Cost: estimated US market price $20,000–25,000 for the 1-year course. In Korea, insurance coverage since 2024 has reduced the out-of-pocket burden. Specialty disease cost reimbursement for osteoporosis is worth checking.

The lifestyle matrix remains essential. Romosozumab alone doesn’t maximize efficacy. Recommended companions:

  • Calcium 1,200mg/day: combined diet + supplementation
  • Vitamin D 2,000~4,000 IU/day: maintain 25(OH)D ≥ 30 ng/mL
  • Protein 1.0–1.2g/kg/day: substrate for bone synthesis
  • Resistance training 2~3×/week: mechanical stimulus on osteocytes
  • Balance exercise: fall prevention (yoga, tai chi)
  • No smoking + alcohol restraint

In the period when bone density loss accelerates in postmenopausal women (50s~60s), serious fracture risk assessment makes romosozumab a meaningful first-line option.
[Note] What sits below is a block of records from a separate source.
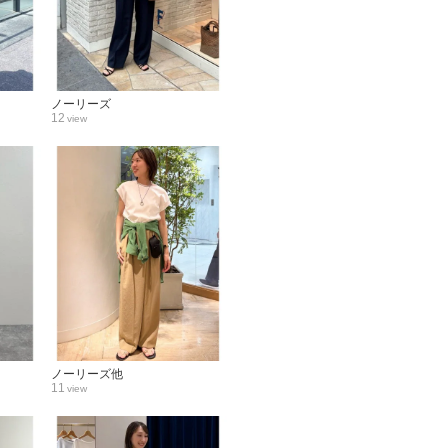
ノーリーズ
12
view
ノーリーズ他
11
view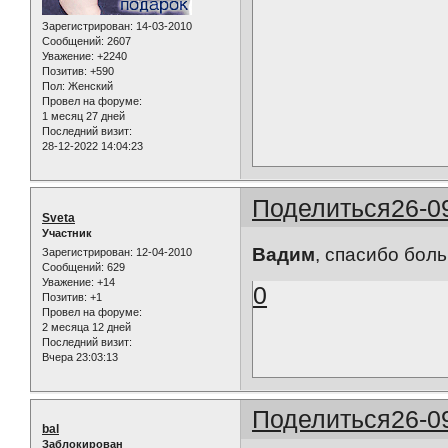
Зарегистрирован
: 14-03-2010
Сообщений:
2607
Уважение:
+2240
Позитив:
+590
Пол:
Женский
Провел на форуме:
1 месяц 27 дней
Последний визит:
28-12-2022 14:04:23
Поделиться
26-0
Sveta
Участник
Вадим
, спасибо бол
Зарегистрирован
: 12-04-2010
Сообщений:
629
Уважение:
+14
0
Позитив:
+1
Провел на форуме:
2 месяца 12 дней
Последний визит:
Вчера 23:03:13
Поделиться
26-0
bal
Заблокирован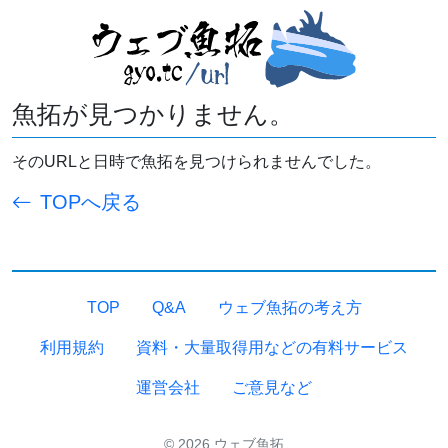
魚拓が見つかりません。
そのURLと日時で魚拓を見つけられませんでした。
TOPへ戻る
TOP
Q&A
ウェブ魚拓の考え方
利用規約
資料・大量取得用などの有料サービス
運営会社
ご意見など
© 2026 ウェブ魚拓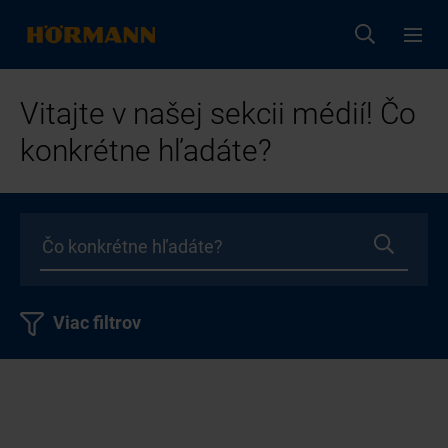
Vitajte v našej sekcii médií! Čo
konkrétne hľadáte?
Viac filtrov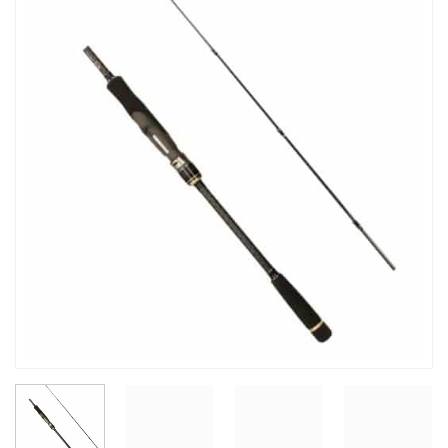
Auf die
Wunschliste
T-score, FRAX score, and fracture history are the decision indicators. For simple osteopenia (T-score -1.0 to -2.5), bisphosphonates or natural matrix approaches start the ladder.

Osteoporosis prevalence in postmenopausal Korean women is 30–50%, but diagnosis and treatment rates remain below one-third of that. New options like romosozumab can raise patient motivation at the diagnostic stage. Annual osteoporosis screening (DXA), 25(OH)D measurement, and the vitamin D + calcium + protein + exercise matrix are basic post-50 women’s healthcare.